### Task to complete
In the court opinion excerpt, which judge wrote a concurring opinion?

### Source document
[start]

The district court's credibility determination rejecting Sola-Morales' version of his
communications with Falk undercuts his argument for an active conflict and, in turn, a
legal basis for habeas corpus relief. That is sufficient to affirm the district court's ruling
on the point. We are comfortable in doing so. In his concurring opinion, Judge Leben
explains why he is not. Accordingly, we next outline why Sola-Morales' claim fails even
if Falk had lied about the trial continuances and the disposition of the motion to dismiss.
We and Judge Leben agree on the outcome if Falk lied to Sola-Morales, although our
analytical paths there differ.

[end]

### Supplied material

[start]

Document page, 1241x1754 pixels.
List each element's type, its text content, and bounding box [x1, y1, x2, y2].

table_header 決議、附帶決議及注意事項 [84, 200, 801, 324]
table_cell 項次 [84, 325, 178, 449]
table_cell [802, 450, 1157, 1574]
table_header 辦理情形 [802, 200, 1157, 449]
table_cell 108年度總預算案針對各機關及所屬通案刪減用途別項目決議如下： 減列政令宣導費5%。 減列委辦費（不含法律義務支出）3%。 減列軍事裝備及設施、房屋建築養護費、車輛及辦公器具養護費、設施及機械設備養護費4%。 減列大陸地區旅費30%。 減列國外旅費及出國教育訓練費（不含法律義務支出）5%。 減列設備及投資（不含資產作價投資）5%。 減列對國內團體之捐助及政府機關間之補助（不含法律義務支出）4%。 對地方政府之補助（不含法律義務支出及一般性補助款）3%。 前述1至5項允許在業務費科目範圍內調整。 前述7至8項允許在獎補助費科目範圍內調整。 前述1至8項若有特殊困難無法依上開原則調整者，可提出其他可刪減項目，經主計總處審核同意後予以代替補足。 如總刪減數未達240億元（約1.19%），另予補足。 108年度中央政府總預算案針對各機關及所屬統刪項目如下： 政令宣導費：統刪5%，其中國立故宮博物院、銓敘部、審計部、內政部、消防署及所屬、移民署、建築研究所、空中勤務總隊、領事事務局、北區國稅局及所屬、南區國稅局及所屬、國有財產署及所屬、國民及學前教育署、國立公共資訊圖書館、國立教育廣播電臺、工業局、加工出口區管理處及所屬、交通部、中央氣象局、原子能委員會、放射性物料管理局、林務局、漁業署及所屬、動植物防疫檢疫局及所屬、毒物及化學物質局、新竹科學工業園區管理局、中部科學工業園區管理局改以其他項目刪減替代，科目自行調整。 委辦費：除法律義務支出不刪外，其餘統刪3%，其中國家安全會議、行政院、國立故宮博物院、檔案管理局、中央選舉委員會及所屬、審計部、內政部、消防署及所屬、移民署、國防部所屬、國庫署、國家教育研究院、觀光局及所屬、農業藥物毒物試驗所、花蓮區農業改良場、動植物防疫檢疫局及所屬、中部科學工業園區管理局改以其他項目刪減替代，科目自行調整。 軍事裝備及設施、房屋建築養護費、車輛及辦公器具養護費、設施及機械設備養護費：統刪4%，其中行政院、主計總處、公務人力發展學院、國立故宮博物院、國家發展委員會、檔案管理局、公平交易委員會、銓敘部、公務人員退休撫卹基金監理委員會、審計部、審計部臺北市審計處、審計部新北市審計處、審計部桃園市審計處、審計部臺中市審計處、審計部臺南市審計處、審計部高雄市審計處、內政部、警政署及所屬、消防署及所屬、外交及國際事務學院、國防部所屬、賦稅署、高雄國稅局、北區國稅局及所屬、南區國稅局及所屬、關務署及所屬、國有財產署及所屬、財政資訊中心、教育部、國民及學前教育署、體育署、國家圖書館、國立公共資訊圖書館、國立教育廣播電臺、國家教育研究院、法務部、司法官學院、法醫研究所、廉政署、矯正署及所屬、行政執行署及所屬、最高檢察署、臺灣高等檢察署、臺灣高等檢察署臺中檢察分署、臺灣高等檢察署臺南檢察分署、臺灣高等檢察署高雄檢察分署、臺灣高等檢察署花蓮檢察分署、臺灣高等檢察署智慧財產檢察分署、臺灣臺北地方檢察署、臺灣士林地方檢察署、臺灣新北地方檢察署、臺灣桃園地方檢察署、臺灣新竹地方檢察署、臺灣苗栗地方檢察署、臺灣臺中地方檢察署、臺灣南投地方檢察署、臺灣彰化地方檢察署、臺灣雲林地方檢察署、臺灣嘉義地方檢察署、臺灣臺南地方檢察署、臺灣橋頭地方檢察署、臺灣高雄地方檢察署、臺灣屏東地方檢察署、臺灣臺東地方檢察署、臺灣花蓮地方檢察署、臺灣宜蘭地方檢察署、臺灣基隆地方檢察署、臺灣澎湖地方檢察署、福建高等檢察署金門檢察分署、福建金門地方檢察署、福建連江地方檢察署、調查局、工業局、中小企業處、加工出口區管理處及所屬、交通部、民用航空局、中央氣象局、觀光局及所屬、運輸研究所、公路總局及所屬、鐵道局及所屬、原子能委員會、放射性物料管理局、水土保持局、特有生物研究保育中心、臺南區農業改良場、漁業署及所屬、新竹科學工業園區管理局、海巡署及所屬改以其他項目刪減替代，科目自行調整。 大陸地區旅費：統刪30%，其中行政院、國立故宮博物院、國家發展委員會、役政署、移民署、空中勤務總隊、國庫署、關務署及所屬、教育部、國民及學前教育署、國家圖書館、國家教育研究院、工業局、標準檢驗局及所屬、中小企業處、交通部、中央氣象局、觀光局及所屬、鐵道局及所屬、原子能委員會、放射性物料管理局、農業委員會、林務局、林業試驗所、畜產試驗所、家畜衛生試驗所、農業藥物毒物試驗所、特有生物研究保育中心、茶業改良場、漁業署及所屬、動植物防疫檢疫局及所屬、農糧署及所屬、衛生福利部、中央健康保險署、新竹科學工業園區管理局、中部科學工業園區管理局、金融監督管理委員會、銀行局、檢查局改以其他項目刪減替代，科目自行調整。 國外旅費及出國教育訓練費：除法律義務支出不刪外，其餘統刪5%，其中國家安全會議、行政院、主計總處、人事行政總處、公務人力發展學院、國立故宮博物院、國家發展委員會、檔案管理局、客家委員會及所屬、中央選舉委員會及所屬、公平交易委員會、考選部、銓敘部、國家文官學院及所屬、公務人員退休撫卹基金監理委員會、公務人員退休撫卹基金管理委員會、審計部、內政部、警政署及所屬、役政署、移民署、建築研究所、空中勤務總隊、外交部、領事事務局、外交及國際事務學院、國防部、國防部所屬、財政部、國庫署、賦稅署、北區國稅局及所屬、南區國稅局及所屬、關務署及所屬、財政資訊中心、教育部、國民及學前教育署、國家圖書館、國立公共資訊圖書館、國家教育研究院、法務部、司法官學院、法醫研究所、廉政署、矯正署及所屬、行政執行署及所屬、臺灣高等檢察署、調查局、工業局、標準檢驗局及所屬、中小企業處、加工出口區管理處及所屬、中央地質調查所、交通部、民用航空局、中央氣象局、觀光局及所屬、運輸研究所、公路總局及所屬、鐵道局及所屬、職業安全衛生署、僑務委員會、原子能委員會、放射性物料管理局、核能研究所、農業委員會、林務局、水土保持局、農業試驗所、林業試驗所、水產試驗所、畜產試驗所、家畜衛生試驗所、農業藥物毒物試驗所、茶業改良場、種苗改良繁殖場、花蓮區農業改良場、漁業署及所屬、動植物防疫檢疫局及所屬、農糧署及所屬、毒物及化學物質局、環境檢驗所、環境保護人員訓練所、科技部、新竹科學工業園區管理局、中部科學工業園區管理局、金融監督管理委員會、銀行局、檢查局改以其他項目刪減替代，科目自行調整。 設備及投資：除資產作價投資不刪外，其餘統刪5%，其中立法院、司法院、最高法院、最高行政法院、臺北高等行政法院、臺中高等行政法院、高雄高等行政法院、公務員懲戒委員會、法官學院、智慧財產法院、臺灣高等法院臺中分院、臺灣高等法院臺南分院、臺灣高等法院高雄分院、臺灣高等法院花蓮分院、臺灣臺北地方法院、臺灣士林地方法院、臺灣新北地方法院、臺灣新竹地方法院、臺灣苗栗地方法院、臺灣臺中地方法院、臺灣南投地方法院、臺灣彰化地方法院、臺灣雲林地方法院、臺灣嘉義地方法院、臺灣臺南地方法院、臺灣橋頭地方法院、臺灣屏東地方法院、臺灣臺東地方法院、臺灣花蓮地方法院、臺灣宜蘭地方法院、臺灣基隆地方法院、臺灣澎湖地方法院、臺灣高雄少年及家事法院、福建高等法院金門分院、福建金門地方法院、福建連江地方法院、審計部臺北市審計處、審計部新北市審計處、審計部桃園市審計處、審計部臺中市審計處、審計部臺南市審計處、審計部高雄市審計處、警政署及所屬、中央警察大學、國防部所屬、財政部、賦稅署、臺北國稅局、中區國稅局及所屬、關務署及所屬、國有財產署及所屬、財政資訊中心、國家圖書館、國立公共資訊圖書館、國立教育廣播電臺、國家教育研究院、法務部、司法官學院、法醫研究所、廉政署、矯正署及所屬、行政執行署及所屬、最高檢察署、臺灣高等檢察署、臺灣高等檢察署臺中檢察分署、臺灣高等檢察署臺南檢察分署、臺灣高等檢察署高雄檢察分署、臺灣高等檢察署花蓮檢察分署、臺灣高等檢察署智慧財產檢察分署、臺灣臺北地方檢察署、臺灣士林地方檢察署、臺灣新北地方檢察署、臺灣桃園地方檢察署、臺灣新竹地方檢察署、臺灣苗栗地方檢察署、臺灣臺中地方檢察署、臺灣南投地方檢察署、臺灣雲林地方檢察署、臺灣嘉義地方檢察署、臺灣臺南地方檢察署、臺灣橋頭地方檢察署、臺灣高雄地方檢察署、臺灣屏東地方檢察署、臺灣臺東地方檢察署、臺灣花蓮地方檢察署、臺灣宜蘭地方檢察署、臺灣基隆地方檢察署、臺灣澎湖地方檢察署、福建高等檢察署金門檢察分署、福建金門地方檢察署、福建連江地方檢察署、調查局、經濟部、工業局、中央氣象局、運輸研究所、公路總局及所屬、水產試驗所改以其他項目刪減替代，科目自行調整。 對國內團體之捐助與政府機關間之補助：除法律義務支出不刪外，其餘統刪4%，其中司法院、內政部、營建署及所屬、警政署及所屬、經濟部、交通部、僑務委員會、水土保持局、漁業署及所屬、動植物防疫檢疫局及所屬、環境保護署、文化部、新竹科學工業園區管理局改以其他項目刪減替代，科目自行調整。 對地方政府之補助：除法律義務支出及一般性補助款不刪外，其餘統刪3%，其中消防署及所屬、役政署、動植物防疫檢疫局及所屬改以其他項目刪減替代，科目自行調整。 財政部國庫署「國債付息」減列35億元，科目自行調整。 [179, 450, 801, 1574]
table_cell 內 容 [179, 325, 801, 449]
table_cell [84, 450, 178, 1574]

[end]

### Output of the task
Judge Leben